Most of the news coverage of the speech focused on the moment when she was booed. That came when she was discussing the Iraq war. She promised that she would end the war in Iraq if elected president. "The best way to support our troops is to bring them home," she said. Then Clinton added, "The American military has succeeded; it is the Iraqi government that has failed." That's when the hooting came. A slice of the audience was offended by her blame-the-victim stance. Rather than concede that she had been wrong to vote for the war and then to support it, she was suggesting the real problem was those darn Iraqis who cannot get their act together in the aftermath of a poorly-planned U.S. invasion and occupation. But Clinton was not put off by the jeers. "I love coming here every year," she quipped. "I see the signs [that say] 'Lead us out of Iraq.' That's what I'm trying to do." The booing subsided, and the many HRC fans in the audience cheered her on.

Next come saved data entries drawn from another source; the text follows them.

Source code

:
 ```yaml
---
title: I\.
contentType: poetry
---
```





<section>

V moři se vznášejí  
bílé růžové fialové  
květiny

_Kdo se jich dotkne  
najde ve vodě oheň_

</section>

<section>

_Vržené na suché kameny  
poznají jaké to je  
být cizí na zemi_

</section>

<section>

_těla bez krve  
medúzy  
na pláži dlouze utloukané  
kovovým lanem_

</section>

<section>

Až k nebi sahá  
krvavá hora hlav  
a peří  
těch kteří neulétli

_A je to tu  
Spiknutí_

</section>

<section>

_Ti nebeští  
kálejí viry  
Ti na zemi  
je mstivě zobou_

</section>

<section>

That moment was the money shot of the day. But as--if not more--interesting was Clinton's depiction of herself as the anti-corporate savior of working Americans. "Their needs and their lives....are not invisible to me," she proclaimed. While Obama had tugged at the hearts of the Take Back America crowd and Edwards had pitched a cerebral case (see my posting from yesterday), Clinton had grabbed the audience members by the....you-know-what.

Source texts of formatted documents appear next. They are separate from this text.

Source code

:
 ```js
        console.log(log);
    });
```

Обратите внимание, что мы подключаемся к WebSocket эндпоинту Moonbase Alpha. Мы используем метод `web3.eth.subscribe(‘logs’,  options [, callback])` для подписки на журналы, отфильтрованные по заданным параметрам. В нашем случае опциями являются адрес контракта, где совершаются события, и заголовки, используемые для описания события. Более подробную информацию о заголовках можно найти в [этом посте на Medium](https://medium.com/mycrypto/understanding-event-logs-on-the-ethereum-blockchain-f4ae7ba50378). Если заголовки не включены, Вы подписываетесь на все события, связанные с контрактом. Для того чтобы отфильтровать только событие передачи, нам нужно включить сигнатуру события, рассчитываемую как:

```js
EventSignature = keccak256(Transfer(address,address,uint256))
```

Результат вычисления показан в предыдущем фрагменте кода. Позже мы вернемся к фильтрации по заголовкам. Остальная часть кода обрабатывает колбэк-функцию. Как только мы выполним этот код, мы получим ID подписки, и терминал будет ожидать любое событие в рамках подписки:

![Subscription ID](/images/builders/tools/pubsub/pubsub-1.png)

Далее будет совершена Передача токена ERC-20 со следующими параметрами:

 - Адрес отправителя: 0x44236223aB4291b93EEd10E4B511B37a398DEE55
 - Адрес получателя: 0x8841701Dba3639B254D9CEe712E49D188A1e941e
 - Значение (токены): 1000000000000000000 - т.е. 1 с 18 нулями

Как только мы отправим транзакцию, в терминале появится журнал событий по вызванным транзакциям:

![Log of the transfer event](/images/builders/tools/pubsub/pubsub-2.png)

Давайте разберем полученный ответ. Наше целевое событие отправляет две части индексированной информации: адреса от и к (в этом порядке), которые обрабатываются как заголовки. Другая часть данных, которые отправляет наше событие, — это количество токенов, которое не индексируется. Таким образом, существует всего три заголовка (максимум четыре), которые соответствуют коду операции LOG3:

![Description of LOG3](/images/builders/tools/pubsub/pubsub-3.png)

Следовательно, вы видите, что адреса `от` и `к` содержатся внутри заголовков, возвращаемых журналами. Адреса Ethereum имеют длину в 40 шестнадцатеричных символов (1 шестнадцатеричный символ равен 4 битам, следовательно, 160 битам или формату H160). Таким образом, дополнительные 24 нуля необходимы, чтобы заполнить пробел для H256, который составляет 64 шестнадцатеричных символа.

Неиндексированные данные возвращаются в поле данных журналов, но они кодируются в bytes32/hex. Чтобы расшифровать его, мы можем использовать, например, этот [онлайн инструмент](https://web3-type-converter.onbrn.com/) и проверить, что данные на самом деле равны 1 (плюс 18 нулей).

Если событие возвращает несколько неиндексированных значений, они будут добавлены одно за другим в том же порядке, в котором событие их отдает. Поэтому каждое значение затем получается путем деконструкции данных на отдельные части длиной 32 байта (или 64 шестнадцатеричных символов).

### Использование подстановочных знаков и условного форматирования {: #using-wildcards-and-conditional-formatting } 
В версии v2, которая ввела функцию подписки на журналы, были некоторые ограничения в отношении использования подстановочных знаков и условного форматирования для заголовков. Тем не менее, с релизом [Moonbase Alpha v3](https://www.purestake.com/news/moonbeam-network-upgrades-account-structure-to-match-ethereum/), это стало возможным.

This sales pitch would ring truer were the Clinton campaign not fueled and staffed by corporate-geared lobbyists and consultants. My Nation colleague Ari Berman recently detailed Clinton's corporate connections in an extensive piece. He wrote:

Her chief strategist, Mark Penn, not only polls for America's biggest companies but also runs one of the world's premier PR agencies. A bevy of current and former Hillary advisers, including her communications guru, Howard Wolfson, are linked to a prominent lobbying and PR firm--the Glover Park Group--that has cozied up to the pharmaceutical industry and Rupert Murdoch. Her fundraiser in chief, Terry McAuliffe, has the priciest Rolodex in Washington, luring high-rolling contributors to Clinton's campaign. Her husband, since leaving the presidency, has made millions giving speeches and counsel to investment banks like Goldman Sachs and Citigroup. They house, in addition to other Wall Street firms, the Clintons' closest economic advisers, such as Bob Rubin and Roger Altman, whose DC brain trust, the Hamilton Project, is Clinton's economic team in waiting. Even the liberal in her camp, former deputy chief of staff Harold Ickes, has lobbied for the telecom and healthcare industries, including a for-profit nursing home association indicted in Texas for improperly funneling money to disgraced former House majority leader Tom DeLay. "She's got a deeper bench of big money and corporate supporters than her competitors," says Eli Attie, a former speechwriter to Vice President Al Gore. Not only is Hillary more reliant on large donations and corporate money than her Democratic rivals, but advisers in her inner circle are closely affiliated with unionbusters, GOP operatives, conservative media and other Democratic Party antagonists.

I commend the entire article. After reading it, you might want to exclaim, "Populist Hillary, heal thyself."

WHAT MAKES Ds and Rs DIFFERENT? An interesting moment came during House Speaker Nancy Pelosi's address to the Take Back America gang. It was a standard-fare address. She cited her accomplishments as speaker and called on the activists to pressure the Bush administration and Republicans to end the war. Decrying the "tragedy" of Iraq, she noted the loss of 3500 American soldiers there, and the crowd respectfully applauded. And don't forget, she added, the hundreds of thousands of Iraqi civilians who have been killed during the war: "They're all God's children." The audience responded with a standing ovation. Could you see a conservative crowd applauding such a recognition of the full tragedy of Iraq? That's a rhetorical question.